The rise in instruction set architecture (ISA) diversity and the growing
adoption of virtual machines are driving a need for fast, scalable,
full-system, cross-ISA emulation and instrumentation tools. Unfortunately,
achieving high performance for these cross-ISA tools is challenging due to
dynamic binary translation (DBT) overhead and the complexity of instrumenting
full-system emulators.

In this paper we improve cross-ISA emulation and instrumentation performance
through three novel techniques. First, we increase floating point (FP)

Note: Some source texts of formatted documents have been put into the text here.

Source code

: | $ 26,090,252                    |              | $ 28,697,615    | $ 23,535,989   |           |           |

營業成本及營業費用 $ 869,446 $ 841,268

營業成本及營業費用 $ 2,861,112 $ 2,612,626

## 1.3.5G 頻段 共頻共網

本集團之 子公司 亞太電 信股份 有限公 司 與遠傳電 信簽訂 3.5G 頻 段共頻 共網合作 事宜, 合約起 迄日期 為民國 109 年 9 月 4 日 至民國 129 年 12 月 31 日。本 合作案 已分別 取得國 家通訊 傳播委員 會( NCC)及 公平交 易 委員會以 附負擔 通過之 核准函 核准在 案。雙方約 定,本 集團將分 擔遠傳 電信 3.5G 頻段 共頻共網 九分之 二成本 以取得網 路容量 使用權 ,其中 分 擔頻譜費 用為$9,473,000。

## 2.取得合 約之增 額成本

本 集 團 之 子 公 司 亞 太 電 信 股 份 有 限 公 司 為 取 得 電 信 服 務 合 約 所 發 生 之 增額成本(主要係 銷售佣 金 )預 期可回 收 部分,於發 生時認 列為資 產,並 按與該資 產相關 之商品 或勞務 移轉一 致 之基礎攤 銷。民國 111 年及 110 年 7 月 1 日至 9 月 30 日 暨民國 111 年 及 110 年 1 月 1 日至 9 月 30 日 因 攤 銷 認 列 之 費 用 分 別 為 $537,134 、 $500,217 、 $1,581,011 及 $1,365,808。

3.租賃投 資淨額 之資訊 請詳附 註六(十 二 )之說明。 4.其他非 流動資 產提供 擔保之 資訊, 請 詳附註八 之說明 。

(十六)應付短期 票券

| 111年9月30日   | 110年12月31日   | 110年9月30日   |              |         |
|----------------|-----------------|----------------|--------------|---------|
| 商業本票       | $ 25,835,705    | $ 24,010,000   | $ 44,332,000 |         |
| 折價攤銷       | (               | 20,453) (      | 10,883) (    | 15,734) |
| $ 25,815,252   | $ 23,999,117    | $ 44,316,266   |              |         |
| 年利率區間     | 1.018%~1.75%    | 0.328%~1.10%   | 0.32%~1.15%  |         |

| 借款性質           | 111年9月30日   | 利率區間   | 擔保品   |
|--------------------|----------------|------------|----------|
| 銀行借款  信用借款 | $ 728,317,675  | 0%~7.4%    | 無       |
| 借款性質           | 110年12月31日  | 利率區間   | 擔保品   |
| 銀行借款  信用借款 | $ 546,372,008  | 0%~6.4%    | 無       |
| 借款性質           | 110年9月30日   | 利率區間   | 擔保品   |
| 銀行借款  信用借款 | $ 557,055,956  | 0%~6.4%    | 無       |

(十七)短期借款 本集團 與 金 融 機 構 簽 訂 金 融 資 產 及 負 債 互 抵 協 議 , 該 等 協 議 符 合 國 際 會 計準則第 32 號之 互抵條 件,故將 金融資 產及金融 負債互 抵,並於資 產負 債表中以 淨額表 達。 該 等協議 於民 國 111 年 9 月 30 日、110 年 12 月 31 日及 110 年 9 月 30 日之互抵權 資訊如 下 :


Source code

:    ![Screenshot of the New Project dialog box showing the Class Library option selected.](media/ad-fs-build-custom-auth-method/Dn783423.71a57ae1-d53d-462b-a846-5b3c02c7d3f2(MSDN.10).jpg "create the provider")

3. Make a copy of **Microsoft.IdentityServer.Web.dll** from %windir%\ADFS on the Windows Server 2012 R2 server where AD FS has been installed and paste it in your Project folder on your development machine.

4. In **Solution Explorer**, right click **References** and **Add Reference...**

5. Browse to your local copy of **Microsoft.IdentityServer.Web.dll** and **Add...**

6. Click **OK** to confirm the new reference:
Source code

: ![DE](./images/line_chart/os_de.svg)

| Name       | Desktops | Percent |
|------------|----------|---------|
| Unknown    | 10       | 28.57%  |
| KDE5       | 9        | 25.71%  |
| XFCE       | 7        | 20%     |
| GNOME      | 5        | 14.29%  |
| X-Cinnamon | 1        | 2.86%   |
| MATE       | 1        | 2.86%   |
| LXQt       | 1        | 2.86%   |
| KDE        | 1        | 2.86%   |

emulation performance by observing that most FP operations can be correctly
emulated by surrounding the use of the host FP unit with a minimal amount
of non-FP code. Second, we introduce the design of a
translator with a shared code cache that scales for multi-core guests, even
when they generate translated code in parallel at a high rate. Third, we present
an ISA-agnostic instrumentation layer that can instrument guest operations
that occur outside of the DBT's intermediate representation (IR), which are
common in full-system emulators.

We implement our approach in Qelt, a high-performance cross-ISA machine emulator
and instrumentation tool based on QEMU. Our results show that Qelt scales
to 32 cores when emulating a guest machine used for parallel compilation,
which demonstrates scalable code translation. Furthermore, experiments
based on SPEC06 show that Qelt (1) outperforms QEMU as a full-system cross-ISA
machine emulator by $1.76\times$/$2.18\times$ for integer/FP workloads,
(2) outperforms state-of-the-art, cross-ISA, full-system instrumentation
tools by $1.5\times$-$3\times$, and (3) can match the performance of Pin, a
state-of-the-art, same-ISA DBI tool, when used for complex instrumentation such
as cache simulation.